VII Sunday in Ordinary Time

We are children of a Father to be taken as a model

Dear brothers and sisters, Fiat!

The love of neighbor was already recommended in ancient Israel,as reported in the first reading (Lev. 19); but the concept of “neighbor” concerned only compatriots: “Do not hate a fellow Israelite in your heart.Do not seek revenge or bear a grudge against anyone among your people.”With Jesus, things have changed, as today’s Gospel (Mt 5:38 – 48), testifies on the subject, since it presents two essential features of the Christian revolution in social relations.

Continuing to explain the deeper meaning, the fulfillment of the precepts that were already in the Old Testament, Jesus invites us to overcome the so-called law of retaliation (“an eye for an eye, and a tooth for a tooth”), and He commands: no revenge, never violence, even to those who have harmed us. Indeed, He said, “Love your enemies, pray for those who persecute”, that you may be children of your heavenly Father, and thus take Him as a role model.

No violence, but love for all: a true revolution, which, even though it is far from being fully realized, it has already made this world, although all its ugly things, certainly better than two thousand years ago. This is evidenced at least by the fact that while oppression, abuse, exploitation, in short the violence of the strong over the weak once was considered normal, civilized countries have now abolished it in their legislation, and when it happens, it arouses in all at least a start  of consciousness and the formal condemnation

The underlying reason for these teachings of Jesus lies in His appeal to the dignity of man, who God has adopted as a son. In the second reading (1 Corinthians 3:16-23) Paul reiterates it strongly: “Don’t you know that you yourselves are God’s temple and that God’s Spirit dwells in your midst? If anyone destroys God’s temple, God will destroy that person; for God’s temple is sacred, and you together are that temple.. ” And again, at the end of the passage: “all are yours, and you are of Christ, and Christ is of God. “

Temple of God! Jesus’ listeners knew only one Temple, that of Jerusalem. It was the center of their lives, pride of the nation, place of the mysterious but real presence of God among His people, a most holy place, where nothing and nobody that could desecrate it was admitted. Today, even because of Paul’s words, the concept oftemple according to the Christians has changed; more than being the dwelling of God, it is the house where the faithful gather to celebrate Him.

The Church founded by Jesus Christ is not a stone building, it is made up of all Its  faithful; then the word was used to designate the buildings where the members of the Church usually gather. So the churches are made for men; As the dwelling-place of God, He is pleased to dwell in man,more than between four walls, that is in the only creature that He made in his image and likeness, that He made able to communicate with Him and receive His gifts; the only creature authorized to call Him Father.

ENTRIES SUPPLIED:

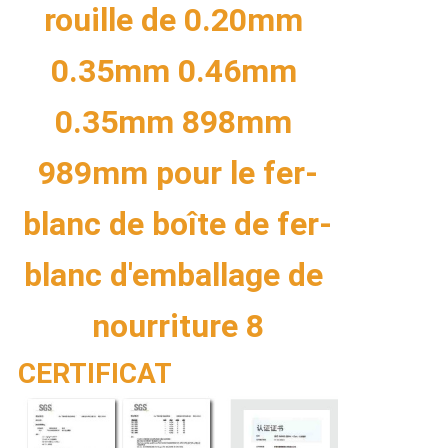
CERTIFICAT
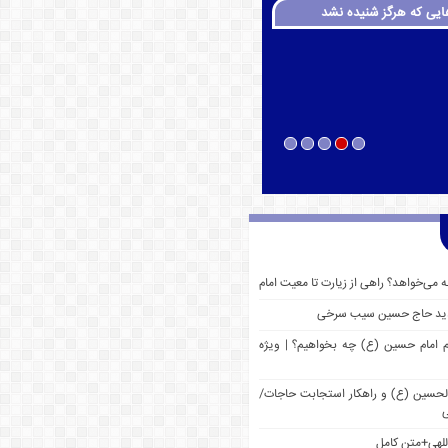
ایی که هرگز شنیده نشد
چه می‌خواهد؟ راهی از زیارت تا معیت امام
 جدید حاج حسین سیب سرخی
م امام حسین (ع) چه بخواهیم؟ | ویژه
 الحسین (ع) و راهکار استجابت حاجات/
ی
للهی+متن کامل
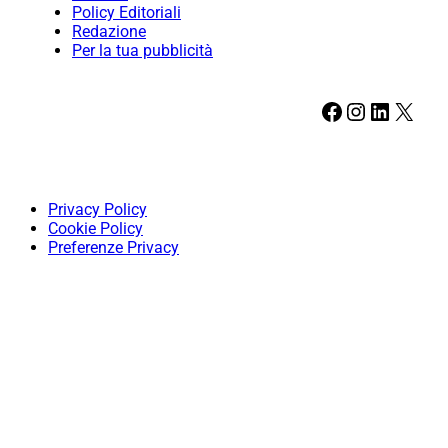
Policy Editoriali
Redazione
Per la tua pubblicità
Facebook
Instagram
LinkedIn
X
Privacy Policy
Cookie Policy
Preferenze Privacy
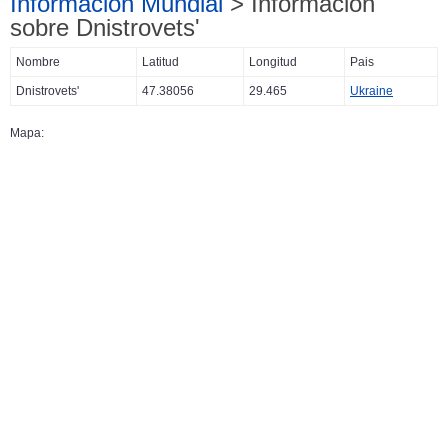
Información Mundial
> Información
sobre Dnistrovets'
Nombre
Latitud
Longitud
Pais
Dnistrovets'
47.38056
29.465
Ukraine
Mapa:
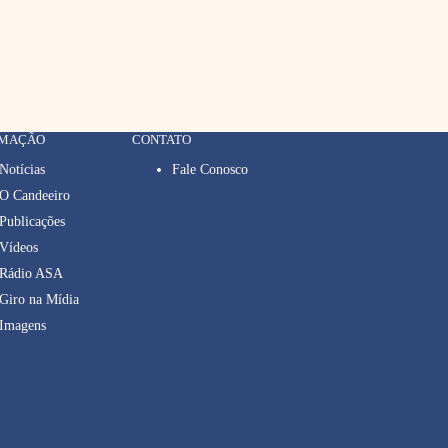
RMAÇÃO
CONTATO
Notícias
Fale Conosco
O Candeeiro
Publicações
Vídeos
Rádio ASA
Giro na Mídia
Imagens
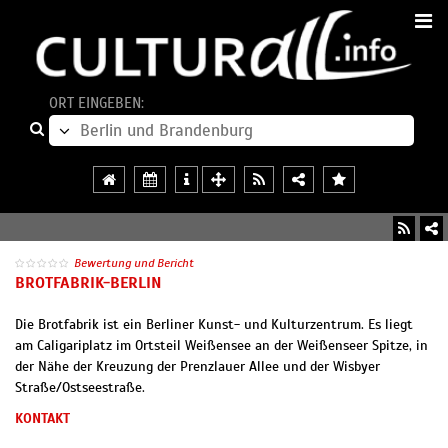
ORT EINGEBEN:
Bewertung und Bericht
BROTFABRIK-BERLIN
Die Brotfabrik ist ein Berliner Kunst- und Kulturzentrum. Es liegt
am Caligariplatz im Ortsteil Weißensee an der Weißenseer Spitze, in
der Nähe der Kreuzung der Prenzlauer Allee und der Wisbyer
Straße/Ostseestraße.
KONTAKT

EXERCISE 1:
Arrange everything in the records from the line containing "ایی که هرگز شنیده نشد" down to the end of the records as a JSON list of strings, one string per line, omitting blank lines. Leave the pictures out of the answer.
EXERCISE 2:
Pick up the homily on love of enemies and the temple of God where it stops, and continue it.

RESPONSE BOX 1:
[
  "ایی که هرگز شنیده نشد",
  "چه می‌خواهد؟ راهی از زیارت تا معیت امام",
  " جدید حاج حسین سیب سرخی",
  "م امام حسین (ع) چه بخواهیم؟ | ویژه",
  " الحسین (ع) و راهکار استجابت حاجات/",
  "ی",
  "للهی+متن کامل",
  "Policy Editoriali",
  "Redazione",
  "Per la tua pubblicità",
  "Facebook",
  "Instagram",
  "LinkedIn",
  "X",
  "Privacy Policy",
  "Cookie Policy",
  "Preferenze Privacy",
  "Información Mundial",
  "> Información",
  "sobre Dnistrovets'",
  "Nombre",
  "Latitud",
  "Longitud",
  "Pais",
  "Dnistrovets'",
  "47.38056",
  "29.465",
  "Ukraine",
  "Mapa:",
  "RMAÇÃO",
  "CONTATO",
  "Notícias",
  "Fale Conosco",
  "O Candeeiro",
  "Publicações",
  "Vídeos",
  "Rádio ASA",
  "Giro na Mídia",
  "Imagens",
  "ORT EINGEBEN:",
  "Bewertung und Bericht",
  "BROTFABRIK-BERLIN",
  "Die Brotfabrik ist ein Berliner Kunst- und Kulturzentrum. Es liegt",
  "am Caligariplatz im Ortsteil Weißensee an der Weißenseer Spitze, in",
  "der Nähe der Kreuzung der Prenzlauer Allee und der Wisbyer",
  "Straße/Ostseestraße.",
  "KONTAKT"
]

RESPONSE BOX 2:
All the care that instinctively men dedicated to the stone temples should not prevail over the attentions for the true temple that is made up of body and soul, of intelligence and heart. If God dwells in man, an incomparable dignity is given to man, that nobody is allowed to crush, not the state, for example with the practice of torture, denial of freedom to citizens, or by tolerating situations of injustice; not the individual,  by adopting behaviors that in fact do not recognize that dignityin other people:it will be permissible to protect one’s good right, but never offending, cheating, taking advantage of the neighbor, and even neglecting his difficulties, when you are able to alleviate them. Nor it will be permitted to trample our own dignity: no matter whether in public or in private, the consciousness of being the temple of God prevents us to dishearten ourselves with thoughts and actions that we would be ashamed to show even to our earthly father.

Luisa lived her life in the full knowledge that the Lord Jesus was always with her, she was aware that her heart was the permanent dwelling of the presence of Jesus’ love within her. For this reason, Luisa in her writings repeatedly describedher affliction when she didn’t feel the Lord inside her. She felt tortured, exhausted of strength, so much so, that as she had tried to write what Jesus had told her in the previous days, she felt herself in the impossibility of doing it. So, Jesus,seeing that she could not, and the great efforts she was making in order to write, came and consoled her with His loving presence and His words.

What martyrs Luisa is the Divine Will, that is immense and eternal, and therefore her littleness feels all the weight of Its immensity, and feels itself being crushed under It.

But this is God’s great love for Luisa and its light wants to restore, not only her soul, but also her body. It wants to as though pulverize it; and animating the atoms of her dust with Its light, with Its heat, It wants to remove any germ or humor of human will, so that both her soul and her body, everything, may be sacred in her. It wants to tolerate nothing, not even one atom of her being, which would not be animated and consecrated by the Divine Will.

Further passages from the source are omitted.